- [Assignment]:
The records follow. Count the lines holding "datum" and give only the number.

Page-level text extractions:
§ §

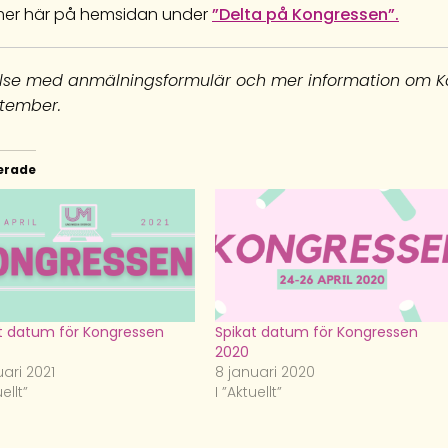
mer här på hemsidan under
”Delta på Kongressen”.
else med anmälningsformulär och mer information om K
ptember.
erade
t datum för Kongressen
Spikat datum för Kongressen
2020
uari 2021
8 januari 2020
uellt”
I ”Aktuellt”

§ §

- [Your solution]:
2